YOUR OBJECTIVE
Copy the post on what voters want in a president word for word, starting with "Statements like these" and going on through "our own making.".

SOURCE EXTRACT
Thursday, November 1, 2012

Do We Really Know What We Want In A President?


Throughout this entire election season, I have heard, time and time again, how many people are ready to just chuck the whole field into the river. “There’s just no one good in the race this year.” Or “They both are horrible, the better of who cares.” or my favorite “I don’t want to elect a Republican or Democrat; I want to elect an American”.


Statements like these are inevitably followed by someone usually wondering where the great people of yesteryear are today. Where is this generations Lincoln, Washington, King, Kennedy, or Roosevelt? We quickly forget how none of those great leaders were considered great in their own time, and how this feeling we have about the national mood is really one of our own making.


Greatness is never really appreciated in its own time, but at the same time, it is usually bestowed on those who have a revisionist view on history. In school, we are taught about the greatness of Washington, as a war leader, while his achievements as President are usually glossed over. We forget that even as a war leader, George Washington was at best a mediocre military commander, who lost more battles than he won. He just happened to win the right ones (a prime example of the phrase “Lose the battle but win the war”)


The election of Lincoln caused the country to split in two. As a result, a bloody Civil War was fought, and would forever change the cultural landscape of the country. The war, and the disagreements were about more than slavery, or property, and Lincoln himself didn’t begin the war in a crusade to abolish slavery, much to the chagrin of many staunch abolitionists. Lincoln wanted to preserve the country, but when he realized the country needed to fundamentally change, he gave the country the guidance it needed to make those changes. It cost him enormous political clout and capital (which we forget today) and ultimately cost him his own life.

I mean really ask yourself if someone in a wheelchair could be elected President in today's political climate

Ask yourself, could a man like FDR or Lincoln be elected today? I remember talking with friends and reading my twitter feed during the debates and many people would obsess over Mitt Romney’s smirk, or Barack Obama’s frown, as if those were the only determining factors. Never mind what each of the candidates said or the substance of their positions. Their confidence, or charisma, real or imagined, seemed to sway the mood.


This was quickly followed by the hacks in the media who would also obsess over these minute details to the point of exhaustion and the public would eat up every word. We know more, demand perfection, and pounce on any flaw in the other side, and trumpet it from the mountaintops on and on, to the point where we’ve made the public cynical about the process. We act like every success or failure is a live or die situation that we forget that these are human beings, dedicated to an impossible task, trying to make the lives of all of us spectators in the stands better. We’ve made it a sport, at the expense of our own realities.

INFORMATION
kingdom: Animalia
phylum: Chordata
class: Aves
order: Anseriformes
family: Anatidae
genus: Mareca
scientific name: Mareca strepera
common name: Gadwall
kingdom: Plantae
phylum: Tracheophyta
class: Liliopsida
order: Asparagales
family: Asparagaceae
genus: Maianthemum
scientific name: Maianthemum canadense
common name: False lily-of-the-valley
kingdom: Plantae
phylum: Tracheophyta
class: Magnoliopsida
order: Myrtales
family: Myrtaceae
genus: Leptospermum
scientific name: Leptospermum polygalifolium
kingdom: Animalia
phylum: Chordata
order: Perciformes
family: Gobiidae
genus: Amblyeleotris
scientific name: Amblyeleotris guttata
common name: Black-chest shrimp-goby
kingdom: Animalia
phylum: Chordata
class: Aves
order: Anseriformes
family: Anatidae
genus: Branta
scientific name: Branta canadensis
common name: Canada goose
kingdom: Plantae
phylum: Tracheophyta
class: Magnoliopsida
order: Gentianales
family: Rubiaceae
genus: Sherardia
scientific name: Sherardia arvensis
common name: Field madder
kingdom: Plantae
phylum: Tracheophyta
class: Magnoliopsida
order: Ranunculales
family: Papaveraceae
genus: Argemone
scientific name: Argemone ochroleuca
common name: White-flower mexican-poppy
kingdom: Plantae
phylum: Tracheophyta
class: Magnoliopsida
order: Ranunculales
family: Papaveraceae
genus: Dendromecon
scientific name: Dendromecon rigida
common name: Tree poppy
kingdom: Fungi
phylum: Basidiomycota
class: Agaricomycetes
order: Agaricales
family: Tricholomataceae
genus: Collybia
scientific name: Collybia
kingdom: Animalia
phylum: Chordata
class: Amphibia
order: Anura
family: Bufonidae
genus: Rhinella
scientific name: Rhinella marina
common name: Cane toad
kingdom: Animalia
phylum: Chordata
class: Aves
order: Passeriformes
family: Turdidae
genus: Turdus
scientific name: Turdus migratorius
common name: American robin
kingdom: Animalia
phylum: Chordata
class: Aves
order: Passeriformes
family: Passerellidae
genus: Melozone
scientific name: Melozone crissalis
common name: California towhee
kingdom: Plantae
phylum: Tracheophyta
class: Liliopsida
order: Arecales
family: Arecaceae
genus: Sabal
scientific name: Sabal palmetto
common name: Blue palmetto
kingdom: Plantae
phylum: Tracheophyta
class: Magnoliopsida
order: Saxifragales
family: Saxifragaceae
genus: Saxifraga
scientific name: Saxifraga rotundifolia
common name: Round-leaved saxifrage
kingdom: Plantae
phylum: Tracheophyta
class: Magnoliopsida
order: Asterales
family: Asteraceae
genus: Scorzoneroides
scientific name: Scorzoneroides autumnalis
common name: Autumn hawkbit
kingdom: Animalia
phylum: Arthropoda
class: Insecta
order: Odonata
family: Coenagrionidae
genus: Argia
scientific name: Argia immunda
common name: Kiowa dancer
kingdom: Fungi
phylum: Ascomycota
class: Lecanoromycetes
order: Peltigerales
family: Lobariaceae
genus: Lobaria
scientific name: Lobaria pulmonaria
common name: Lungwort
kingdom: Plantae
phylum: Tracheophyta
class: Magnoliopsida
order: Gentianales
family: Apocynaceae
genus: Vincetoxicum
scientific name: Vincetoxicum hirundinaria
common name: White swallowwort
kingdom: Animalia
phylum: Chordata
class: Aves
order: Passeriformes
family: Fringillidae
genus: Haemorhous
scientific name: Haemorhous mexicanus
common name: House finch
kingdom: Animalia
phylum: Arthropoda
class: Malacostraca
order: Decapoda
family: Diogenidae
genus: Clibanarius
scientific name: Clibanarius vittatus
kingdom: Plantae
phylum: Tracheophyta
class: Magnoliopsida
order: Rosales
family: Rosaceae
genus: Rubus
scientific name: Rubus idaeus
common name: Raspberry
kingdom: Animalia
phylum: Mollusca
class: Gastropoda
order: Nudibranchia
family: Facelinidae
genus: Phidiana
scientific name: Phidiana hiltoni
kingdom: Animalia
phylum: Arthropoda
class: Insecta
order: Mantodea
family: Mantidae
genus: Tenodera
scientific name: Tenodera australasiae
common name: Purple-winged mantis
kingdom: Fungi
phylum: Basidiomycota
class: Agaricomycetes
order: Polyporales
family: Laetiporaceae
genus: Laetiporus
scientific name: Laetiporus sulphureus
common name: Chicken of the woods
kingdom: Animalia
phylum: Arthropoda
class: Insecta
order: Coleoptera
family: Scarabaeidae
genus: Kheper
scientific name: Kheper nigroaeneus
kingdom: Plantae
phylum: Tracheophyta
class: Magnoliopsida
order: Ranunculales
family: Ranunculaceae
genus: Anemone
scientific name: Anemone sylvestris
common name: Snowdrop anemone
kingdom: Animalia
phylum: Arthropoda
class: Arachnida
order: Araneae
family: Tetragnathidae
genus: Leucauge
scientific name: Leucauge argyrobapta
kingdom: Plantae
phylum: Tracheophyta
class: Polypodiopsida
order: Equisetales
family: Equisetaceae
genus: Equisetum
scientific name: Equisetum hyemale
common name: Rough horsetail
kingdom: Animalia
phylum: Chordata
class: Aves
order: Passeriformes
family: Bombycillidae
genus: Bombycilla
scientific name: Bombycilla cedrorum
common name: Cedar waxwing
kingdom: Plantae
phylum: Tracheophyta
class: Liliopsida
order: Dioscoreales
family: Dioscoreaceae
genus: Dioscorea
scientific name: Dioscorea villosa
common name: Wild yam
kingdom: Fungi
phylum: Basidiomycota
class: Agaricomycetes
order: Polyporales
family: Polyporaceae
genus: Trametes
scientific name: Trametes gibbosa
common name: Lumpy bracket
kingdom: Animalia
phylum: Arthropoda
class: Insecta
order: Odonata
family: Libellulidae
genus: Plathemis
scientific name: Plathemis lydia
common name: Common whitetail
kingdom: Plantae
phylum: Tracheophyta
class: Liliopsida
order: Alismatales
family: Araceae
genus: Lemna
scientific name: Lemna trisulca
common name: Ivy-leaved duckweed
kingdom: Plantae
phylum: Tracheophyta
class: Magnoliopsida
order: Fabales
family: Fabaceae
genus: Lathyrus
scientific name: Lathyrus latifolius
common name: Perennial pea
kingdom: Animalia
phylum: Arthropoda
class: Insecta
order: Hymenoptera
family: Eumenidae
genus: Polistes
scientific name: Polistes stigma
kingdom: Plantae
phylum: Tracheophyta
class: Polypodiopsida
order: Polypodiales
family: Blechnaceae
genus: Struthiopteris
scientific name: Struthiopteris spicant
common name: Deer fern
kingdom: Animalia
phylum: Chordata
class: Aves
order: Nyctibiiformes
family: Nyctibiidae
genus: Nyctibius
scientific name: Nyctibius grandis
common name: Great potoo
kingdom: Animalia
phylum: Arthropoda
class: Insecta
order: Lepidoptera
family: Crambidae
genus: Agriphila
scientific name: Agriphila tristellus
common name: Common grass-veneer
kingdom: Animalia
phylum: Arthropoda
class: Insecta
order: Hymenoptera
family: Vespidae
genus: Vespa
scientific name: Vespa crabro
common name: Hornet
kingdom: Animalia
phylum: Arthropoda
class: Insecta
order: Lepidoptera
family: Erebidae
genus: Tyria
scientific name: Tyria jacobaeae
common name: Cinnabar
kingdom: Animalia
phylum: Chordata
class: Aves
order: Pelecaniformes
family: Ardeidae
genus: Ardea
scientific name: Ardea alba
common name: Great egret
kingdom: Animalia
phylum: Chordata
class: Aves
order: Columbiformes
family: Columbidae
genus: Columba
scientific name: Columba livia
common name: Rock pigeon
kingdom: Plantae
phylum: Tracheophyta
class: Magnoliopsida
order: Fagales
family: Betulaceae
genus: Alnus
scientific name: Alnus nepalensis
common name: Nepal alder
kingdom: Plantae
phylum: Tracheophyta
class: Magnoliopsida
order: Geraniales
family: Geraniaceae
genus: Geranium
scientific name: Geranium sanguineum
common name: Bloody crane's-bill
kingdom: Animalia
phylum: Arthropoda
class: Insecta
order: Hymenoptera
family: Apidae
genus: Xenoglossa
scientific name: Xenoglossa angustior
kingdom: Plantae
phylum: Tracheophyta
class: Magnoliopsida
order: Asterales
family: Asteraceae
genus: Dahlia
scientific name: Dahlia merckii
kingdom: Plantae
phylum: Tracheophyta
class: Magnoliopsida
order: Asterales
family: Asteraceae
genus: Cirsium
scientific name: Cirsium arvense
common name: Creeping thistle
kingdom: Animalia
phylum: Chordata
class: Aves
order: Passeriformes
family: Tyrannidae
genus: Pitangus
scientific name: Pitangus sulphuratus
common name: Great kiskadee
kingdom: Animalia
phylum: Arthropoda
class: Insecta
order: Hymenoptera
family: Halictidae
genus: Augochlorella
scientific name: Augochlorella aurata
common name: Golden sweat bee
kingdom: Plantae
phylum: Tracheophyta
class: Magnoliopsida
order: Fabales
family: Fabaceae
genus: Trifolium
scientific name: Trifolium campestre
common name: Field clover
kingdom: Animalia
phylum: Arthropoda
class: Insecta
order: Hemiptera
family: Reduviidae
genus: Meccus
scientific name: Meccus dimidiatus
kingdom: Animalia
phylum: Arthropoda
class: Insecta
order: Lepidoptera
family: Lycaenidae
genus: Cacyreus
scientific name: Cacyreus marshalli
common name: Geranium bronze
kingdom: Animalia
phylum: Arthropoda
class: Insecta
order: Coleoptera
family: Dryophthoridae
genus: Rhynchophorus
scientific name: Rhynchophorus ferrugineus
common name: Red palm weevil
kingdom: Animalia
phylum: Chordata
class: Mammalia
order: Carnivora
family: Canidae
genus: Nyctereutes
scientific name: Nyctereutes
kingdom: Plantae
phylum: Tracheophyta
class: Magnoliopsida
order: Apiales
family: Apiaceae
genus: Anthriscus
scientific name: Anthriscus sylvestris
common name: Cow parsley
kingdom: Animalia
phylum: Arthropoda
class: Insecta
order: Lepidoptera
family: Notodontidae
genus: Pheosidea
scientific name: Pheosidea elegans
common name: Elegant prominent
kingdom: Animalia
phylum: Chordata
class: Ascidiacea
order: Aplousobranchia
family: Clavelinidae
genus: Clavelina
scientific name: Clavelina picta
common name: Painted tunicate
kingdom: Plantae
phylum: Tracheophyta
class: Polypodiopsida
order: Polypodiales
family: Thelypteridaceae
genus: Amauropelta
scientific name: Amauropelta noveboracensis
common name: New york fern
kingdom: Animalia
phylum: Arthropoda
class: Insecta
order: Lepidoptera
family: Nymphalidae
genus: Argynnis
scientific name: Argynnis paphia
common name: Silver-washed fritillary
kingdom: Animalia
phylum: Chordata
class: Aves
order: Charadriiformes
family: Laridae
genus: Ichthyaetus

ANSWER SECTION
Statements like these are inevitably followed by someone usually wondering where the great people of yesteryear are today. Where is this generations Lincoln, Washington, King, Kennedy, or Roosevelt? We quickly forget how none of those great leaders were considered great in their own time, and how this feeling we have about the national mood is really one of our own making.